### [Excerpted data]
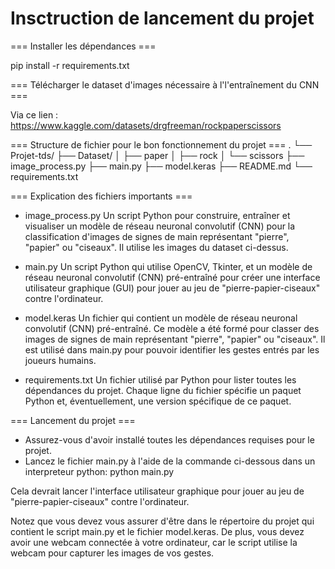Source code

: # Insctruction de lancement du projet

=== Installer les dépendances ===

pip install -r requirements.txt

=== Télécharger le dataset d'images nécessaire à l'l'entraînement du CNN ===

Via ce lien : https://www.kaggle.com/datasets/drgfreeman/rockpaperscissors

=== Structure de fichier pour le bon fonctionnement du projet ===
.
└── Projet-tds/
    ├── Dataset/
    │   ├── paper
    │   ├── rock
    │   └── scissors
    ├── image_process.py
    ├── main.py
    ├── model.keras
    ├── README.md
    └── requirements.txt

=== Explication des fichiers importants ===

- image_process.py
    Un script Python pour construire, entraîner et visualiser un modèle de réseau neuronal convolutif (CNN) pour la classification d'images de signes de main représentant "pierre", "papier" ou "ciseaux". Il utilise les images du dataset ci-dessus.

- main.py
    Un script Python qui utilise OpenCV, Tkinter, et un modèle de réseau neuronal convolutif (CNN) pré-entraîné pour créer une interface utilisateur graphique (GUI) pour jouer au jeu de "pierre-papier-ciseaux" contre l'ordinateur.

- model.keras
    Un fichier qui contient un modèle de réseau neuronal convolutif (CNN) pré-entraîné. Ce modèle a été formé pour classer des images de signes de main représentant "pierre", "papier" ou "ciseaux". Il est utilisé dans main.py pour pouvoir identifier les gestes entrés par les joueurs humains.

- requirements.txt
    Un fichier utilisé par Python pour lister toutes les dépendances du projet. Chaque ligne du fichier spécifie un paquet Python et, éventuellement, une version spécifique de ce paquet.

=== Lancement du projet ===

 - Assurez-vous d'avoir installé toutes les dépendances requises pour le projet.
 - Lancez le fichier main.py à l'aide de la commande ci-dessous dans un interpreteur python:
    python main.py

Cela devrait lancer l'interface utilisateur graphique pour jouer au jeu de "pierre-papier-ciseaux" contre l'ordinateur.

Notez que vous devez vous assurer d'être dans le répertoire du projet qui contient le script main.py et le fichier model.keras. De plus, vous devez avoir une webcam connectée à votre ordinateur, car le script utilise la webcam pour capturer les images de vos gestes.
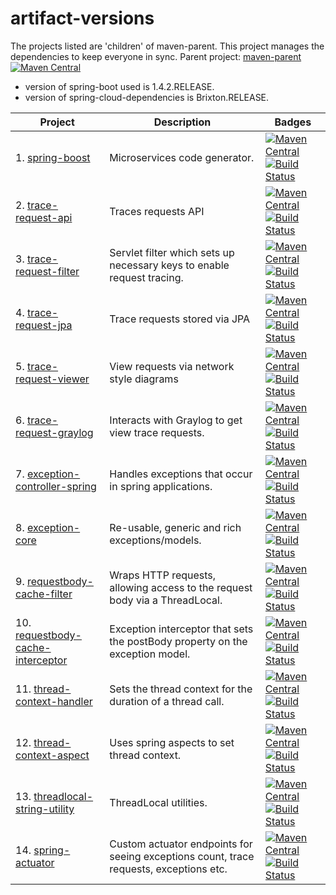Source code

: # artifact-versions

The projects listed are 'children' of maven-parent. This project manages the dependencies to keep everyone in sync.
Parent project: [maven-parent](https://github.com/imamchishty/maven-parent) [![Maven Central](https://maven-badges.herokuapp.com/maven-central/com.shedhack.maven/maven-parent/badge.svg?style=plastic)](https://maven-badges.herokuapp.com/maven-central/com.shedhack.maven/maven-parent)

- version of spring-boot used is 1.4.2.RELEASE.
- version of spring-cloud-dependencies is Brixton.RELEASE.


| Project                                                                                           | Description                                                                                 | Badges |
|---------------------------------------------------------------------------------------------------|---------------------------------------------------------------------------------------------|---------------------------------------------------------------------------------------------------------------------------------------------------------------------------------------------------------------------------------------------------------------------------------------------------------------------------------------------------------------------------------------------------------------------------------------------------------------------------------------------------------------------------------------------------------------------------------------|
| 1. [spring-boost](https://github.com/imamchishty/spring-boost)                                    | Microservices code generator.                                                               |[![Maven Central](https://maven-badges.herokuapp.com/maven-central/com.shedhack.tool/spring-boost/badge.svg?style=plastic)](https://maven-badges.herokuapp.com/maven-central/com.shedhack.tool/spring-boost)                                         [![Build Status](https://travis-ci.org/imamchishty/spring-boost.svg?branch=master "spring-boost")](https://travis-ci.org/imamchishty/spring-boost)                                                                       |
| 2. [trace-request-api](https://github.com/imamchishty/trace-request-api)                          | Traces requests API                                                                         |[![Maven Central](https://maven-badges.herokuapp.com/maven-central/com.shedhack.trace/trace-request-api/badge.svg?style=plastic)](https://maven-badges.herokuapp.com/maven-central/com.shedhack.trace/trace-request-api)                             [![Build Status](https://travis-ci.org/imamchishty/trace-request-api.svg?branch=master "trace-request-api")](https://travis-ci.org/imamchishty/trace-request-api)                                                   |
| 3. [trace-request-filter](https://github.com/imamchishty/trace-request-filter)                    | Servlet filter which sets up necessary keys to enable request tracing.                      |[![Maven Central](https://maven-badges.herokuapp.com/maven-central/com.shedhack.trace/trace-request-filter/badge.svg?style=plastic)](https://maven-badges.herokuapp.com/maven-central/com.shedhack.trace/trace-request-filter)                       [![Build Status](https://travis-ci.org/imamchishty/trace-request-filter.svg?branch=master "filter-request-filter")](https://travis-ci.org/imamchishty/trace-request-filter)                                   |
| 4. [trace-request-jpa](https://github.com/imamchishty/trace-request-jpa)                          | Trace requests stored via JPA                                                               |[![Maven Central](https://maven-badges.herokuapp.com/maven-central/com.shedhack.trace/trace-request-jpa/badge.svg?style=plastic)](https://maven-badges.herokuapp.com/maven-central/com.shedhack.trace/trace-request-jpa)                             [![Build Status](https://travis-ci.org/imamchishty/trace-request-jpa.svg?branch=master "filter-request-jpa")](https://travis-ci.org/imamchishty/trace-request-jpa)                                                  |
| 5. [trace-request-viewer](https://github.com/imamchishty/trace-request-viewer)                    | View requests via network style diagrams                                                    |[![Maven Central](https://maven-badges.herokuapp.com/maven-central/com.shedhack.trace/trace-request-viewer/badge.svg?style=plastic)](https://maven-badges.herokuapp.com/maven-central/com.shedhack.trace/trace-request-viewer)                       [![Build Status](https://travis-ci.org/imamchishty/trace-request-viewer.svg?branch=master "filter-request-viewer")](https://travis-ci.org/imamchishty/trace-request-viewer)                                      |
| 6. [trace-request-graylog](https://github.com/imamchishty/trace-request-graylog)                  | Interacts with Graylog to get view trace requests.                                          |[![Maven Central](https://maven-badges.herokuapp.com/maven-central/com.shedhack.trace/trace-request-graylog/badge.svg?style=plastic)](https://maven-badges.herokuapp.com/maven-central/com.shedhack.trace/trace-request-graylog)                     [![Build Status](https://travis-ci.org/imamchishty/trace-request-graylog.svg?branch=master "filter-request-graylog")](https://travis-ci.org/imamchishty/trace-request-graylog)                                  |
| 7. [exception-controller-spring](https://github.com/imamchishty/exception-controller-spring)      | Handles exceptions that occur in spring applications.                                       |[![Maven Central](https://maven-badges.herokuapp.com/maven-central/com.shedhack.exception/exception-controller-spring/badge.svg?style=plastic)](https://maven-badges.herokuapp.com/maven-central/com.shedhack.exception/exception-controller-spring) [![Build Status](https://travis-ci.org/imamchishty/exception-controller-spring.svg?branch=master "exception-controller-spring")](https://travis-ci.org/imamchishty/exception-controller-spring)           |
| 8. [exception-core](https://github.com/imamchishty/exception-core)                                | Re-usable, generic and rich exceptions/models.                                              |[![Maven Central](https://maven-badges.herokuapp.com/maven-central/com.shedhack.exception/exception-core/badge.svg?style=plastic)](https://maven-badges.herokuapp.com/maven-central/com.shedhack.exception/exception-core)                           [![Build Status](https://travis-ci.org/imamchishty/exception-core.svg?branch=master "Travis CI")](https://travis-ci.org/imamchishty/exception-core)                                                                   |
| 9. [requestbody-cache-filter](https://github.com/imamchishty/requestbody-cache-filter)            | Wraps HTTP requests, allowing access to the request body via a ThreadLocal.                 |[![Maven Central](https://maven-badges.herokuapp.com/maven-central/com.shedhack.requestbody/cache-filter/badge.svg?style=plastic)](https://maven-badges.herokuapp.com/maven-central/com.shedhack.requestbody/cache-filter)                           [![Build Status](https://travis-ci.org/imamchishty/requestbody-cache-filter.svg?branch=master "requestbody-cache-filter")](https://travis-ci.org/imamchishty/requestbody-cache-filter)                       |
|10. [requestbody-cache-interceptor](https://github.com/imamchishty/requestbody-cache-interceptor)  | Exception interceptor that sets the postBody property on the exception model.               |[![Maven Central](https://maven-badges.herokuapp.com/maven-central/com.shedhack.requestbody/cache-interceptor/badge.svg?style=plastic)](https://maven-badges.herokuapp.com/maven-central/com.shedhack.requestbody/cache-interceptor)                 [![Build Status](https://travis-ci.org/imamchishty/requestbody-cache-interceptor.svg?branch=master "requestbody-cache-filter")](https://travis-ci.org/imamchishty/requestbody-cache-interceptor)        |
|11. [thread-context-handler](https://github.com/imamchishty/thread-context-handler)                | Sets the thread context for the duration of a thread call.                                  |[![Maven Central](https://maven-badges.herokuapp.com/maven-central/com.shedhack.thread/thread-context-handler/badge.svg?style=plastic)](https://maven-badges.herokuapp.com/maven-central/com.shedhack.thread/thread-context-handler)                 [![Build Status](https://travis-ci.org/imamchishty/thread-context-handler.svg?branch=master "thread-context-aspect")](https://travis-ci.org/imamchishty/thread-context-handler)                               |
|12. [thread-context-aspect](https://github.com/imamchishty/thread-context-aspect)                  | Uses spring aspects to set thread context.                                                  |[![Maven Central](https://maven-badges.herokuapp.com/maven-central/com.shedhack.thread/thread-context-aspect/badge.svg?style=plastic)](https://maven-badges.herokuapp.com/maven-central/com.shedhack.thread/thread-context-aspect)                   [![Build Status](https://travis-ci.org/imamchishty/thread-context-aspect.svg?branch=master "JMC threads list")](https://travis-ci.org/imamchishty/thread-context-aspect)                                       |
|13. [threadlocal-string-utility](https://github.com/imamchishty/threadlocal-string-utility)        | ThreadLocal utilities.                                                                      |[![Maven Central](https://maven-badges.herokuapp.com/maven-central/com.shedhack.thread/threadlocal-string-utility/badge.svg?style=plastic)](https://maven-badges.herokuapp.com/maven-central/com.shedhack.thread/threadlocal-string-utility)         [![Build Status](https://travis-ci.org/imamchishty/threadlocal-string-utility.svg?branch=master "threadlocal-string-utility")](https://travis-ci.org/imamchishty/threadlocal-string-utility)               |
|14. [spring-actuator](https://github.com/imamchishty/spring-actuator)                              | Custom actuator endpoints for seeing exceptions count, trace requests, exceptions etc.      |[![Maven Central](https://maven-badges.herokuapp.com/maven-central/com.shedhack.spring/spring-actuator/badge.svg?style=plastic)](https://maven-badges.herokuapp.com/maven-central/com.shedhack.spring/spring-actuator)                               [![Build Status](https://travis-ci.org/imamchishty/spring-actuator.svg?branch=master "Travis CI")](https://travis-ci.org/imamchishty/spring-actuator)                                                                |
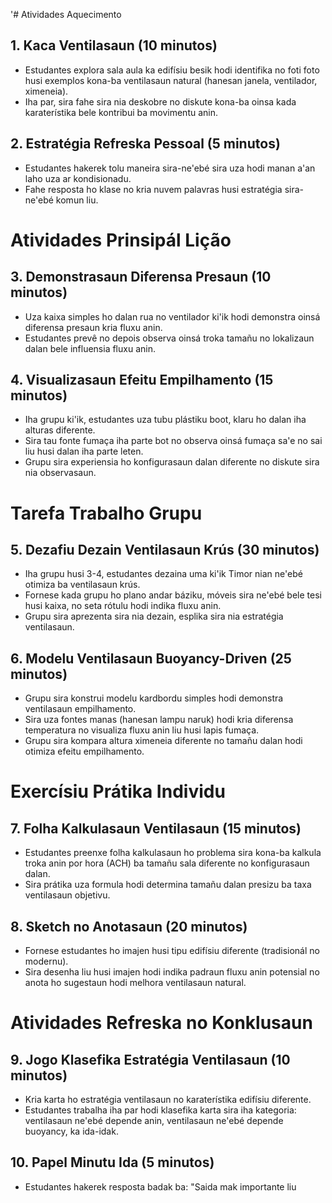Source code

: '# Atividades Aquecimento

## 1. Kaca Ventilasaun (10 minutos)
- Estudantes explora sala aula ka edifísiu besik hodi identifika no foti foto husi exemplos kona-ba ventilasaun natural (hanesan janela, ventilador, ximeneia).
- Iha par, sira fahe sira nia deskobre no diskute kona-ba oinsa kada karaterístika bele kontribui ba movimentu anin.

## 2. Estratégia Refreska Pessoal (5 minutos)
- Estudantes hakerek tolu maneira sira-ne'ebé sira uza hodi manan a'an laho uza ar kondisionadu.
- Fahe resposta ho klase no kria nuvem palavras husi estratégia sira-ne'ebé komun liu.

# Atividades Prinsipál Lição

## 3. Demonstrasaun Diferensa Presaun (10 minutos)
- Uza kaixa simples ho dalan rua no ventilador ki'ik hodi demonstra oinsá diferensa presaun kria fluxu anin.
- Estudantes prevê no depois observa oinsá troka tamañu no lokalizaun dalan bele influensia fluxu anin.

## 4. Visualizasaun Efeitu Empilhamento (15 minutos)
- Iha grupu ki'ik, estudantes uza tubu plástiku boot, klaru ho dalan iha alturas diferente.
- Sira tau fonte fumaça iha parte bot no observa oinsá fumaça sa'e no sai liu husi dalan iha parte leten.
- Grupu sira experiensia ho konfigurasaun dalan diferente no diskute sira nia observasaun.

# Tarefa Trabalho Grupu

## 5. Dezafiu Dezain Ventilasaun Krús (30 minutos)
- Iha grupu husi 3-4, estudantes dezaina uma ki'ik Timor nian ne'ebé otimiza ba ventilasaun krús.
- Fornese kada grupu ho plano andar báziku, móveis sira ne'ebé bele tesi husi kaixa, no seta rótulu hodi indika fluxu anin.
- Grupu sira aprezenta sira nia dezain, esplika sira nia estratégia ventilasaun.

## 6. Modelu Ventilasaun Buoyancy-Driven (25 minutos)
- Grupu sira konstrui modelu kardbordu simples hodi demonstra ventilasaun empilhamento.
- Sira uza fontes manas (hanesan lampu naruk) hodi kria diferensa temperatura no visualiza fluxu anin liu husi lapis fumaça.
- Grupu sira kompara altura ximeneia diferente no tamañu dalan hodi otimiza efeitu empilhamento.

# Exercísiu Prátika Individu

## 7. Folha Kalkulasaun Ventilasaun (15 minutos)
- Estudantes preenxe folha kalkulasaun ho problema sira kona-ba kalkula troka anin por hora (ACH) ba tamañu sala diferente no konfigurasaun dalan.
- Sira prátika uza formula hodi determina tamañu dalan presizu ba taxa ventilasaun objetivu.

## 8. Sketch no Anotasaun (20 minutos)
- Fornese estudantes ho imajen husi tipu edifísiu diferente (tradisionál no modernu).
- Sira desenha liu husi imajen hodi indika padraun fluxu anin potensial no anota ho sugestaun hodi melhora ventilasaun natural.

# Atividades Refreska no Konklusaun

## 9. Jogo Klasefika Estratégia Ventilasaun (10 minutos)
- Kria karta ho estratégia ventilasaun no karaterístika edifísiu diferente.
- Estudantes trabalha iha par hodi klasefika karta sira iha kategoria: ventilasaun ne'ebé depende anin, ventilasaun ne'ebé depende buoyancy, ka ida-idak.

## 10. Papel Minutu Ida (5 minutos)
- Estudantes hakerek resposta badak ba: "Saida mak importante liu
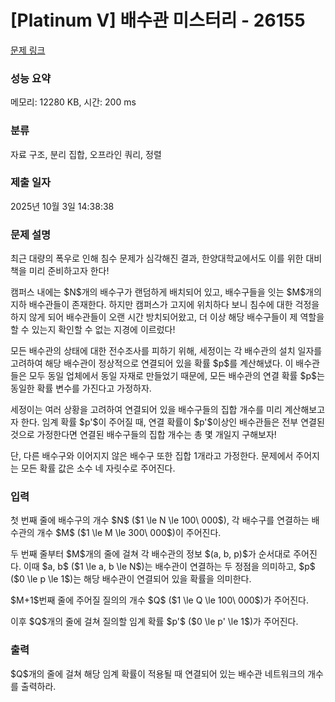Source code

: # [Platinum V] 배수관 미스터리 - 26155 

[문제 링크](https://www.acmicpc.net/problem/26155) 

### 성능 요약

메모리: 12280 KB, 시간: 200 ms

### 분류

자료 구조, 분리 집합, 오프라인 쿼리, 정렬

### 제출 일자

2025년 10월 3일 14:38:38

### 문제 설명

<p>최근 대량의 폭우로 인해 침수 문제가 심각해진 결과, 한양대학교에서도 이를 위한 대비책을 미리 준비하고자 한다!</p>

<p>캠퍼스 내에는 $N$개의 배수구가 랜덤하게 배치되어 있고, 배수구들을 잇는 $M$개의 지하 배수관들이 존재한다. 하지만 캠퍼스가 고지에 위치하다 보니 침수에 대한 걱정을 하지 않게 되어 배수관들이 오랜 시간 방치되어왔고, 더 이상 해당 배수구들이 제 역할을 할 수 있는지 확인할 수 없는 지경에 이르렀다!</p>

<p>모든 배수관의 상태에 대한 전수조사를 피하기 위해, 세정이는 각 배수관의 설치 일자를 고려하여 해당 배수관이 정상적으로 연결되어 있을 확률 $p$를 계산해냈다. 이 배수관들은 모두 동일 업체에서 동일 자재로 만들었기 때문에, 모든 배수관의 연결 확률 $p$는 동일한 확률 변수를 가진다고 가정하자.</p>

<p>세정이는 여러 상황을 고려하여 연결되어 있을 배수구들의 집합 개수를 미리 계산해보고자 한다. 임계 확률 $p'$이 주어질 때, 연결 확률이 $p'$이상인 배수관들은 전부 연결된 것으로 가정한다면 연결된 배수구들의 집합 개수는 총 몇 개일지 구해보자!</p>

<p>단, 다른 배수구와 이어지지 않은 배수구 또한 집합 1개라고 가정한다. 문제에서 주어지는 모든 확률 값은 소수 네 자릿수로 주어진다.</p>

### 입력 

 <p>첫 번째 줄에 배수구의 개수 $N$ ($1 \le N \le 100\ 000$), 각 배수구를 연결하는 배수관의 개수 $M$ ($1 \le M \le 300\ 000$)이 주어진다.</p>

<p>두 번째 줄부터 $M$개의 줄에 걸쳐 각 배수관의 정보 $(a, b, p)$가 순서대로 주어진다. 이때 $a, b$ ($1 \le a, b \le N$)는 배수관이 연결하는 두 정점을 의미하고, $p$ ($0 \le p \le 1$)는 해당 배수관이 연결되어 있을 확률을 의미한다.</p>

<p>$M+1$번째 줄에 주어질 질의의 개수 $Q$ ($1 \le Q \le 100\ 000$)가 주어진다.</p>

<p>이후 $Q$개의 줄에 걸쳐 질의할 임계 확률 $p'$ ($0 \le p' \le 1$)가 주어진다.</p>

### 출력 

 <p>$Q$개의 줄에 걸쳐 해당 임계 확률이 적용될 때 연결되어 있는 배수관 네트워크의 개수를 출력하라.</p>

### [Directive]
Rewrite the lines from the line with "# Atividades Refreska no Konklusaun" to the line with "<p>최근 대량의 폭우로", substituting "Alunos" for "Estudantes" and leaving everything else unchanged. Omit the pictures from your answer.

### [Task solution]
# Atividades Refreska no Konklusaun

## 9. Jogo Klasefika Estratégia Ventilasaun (10 minutos)
- Kria karta ho estratégia ventilasaun no karaterístika edifísiu diferente.
- Alunos trabalha iha par hodi klasefika karta sira iha kategoria: ventilasaun ne'ebé depende anin, ventilasaun ne'ebé depende buoyancy, ka ida-idak.

## 10. Papel Minutu Ida (5 minutos)
- Alunos hakerek resposta badak ba: "Saida mak importante liu
Source code

: # [Platinum V] 배수관 미스터리 - 26155 

[문제 링크](https://www.acmicpc.net/problem/26155) 

### 성능 요약

메모리: 12280 KB, 시간: 200 ms

### 분류

자료 구조, 분리 집합, 오프라인 쿼리, 정렬

### 제출 일자

2025년 10월 3일 14:38:38

### 문제 설명

<p>최근 대량의 폭우로 인해 침수 문제가 심각해진 결과, 한양대학교에서도 이를 위한 대비책을 미리 준비하고자 한다!</p>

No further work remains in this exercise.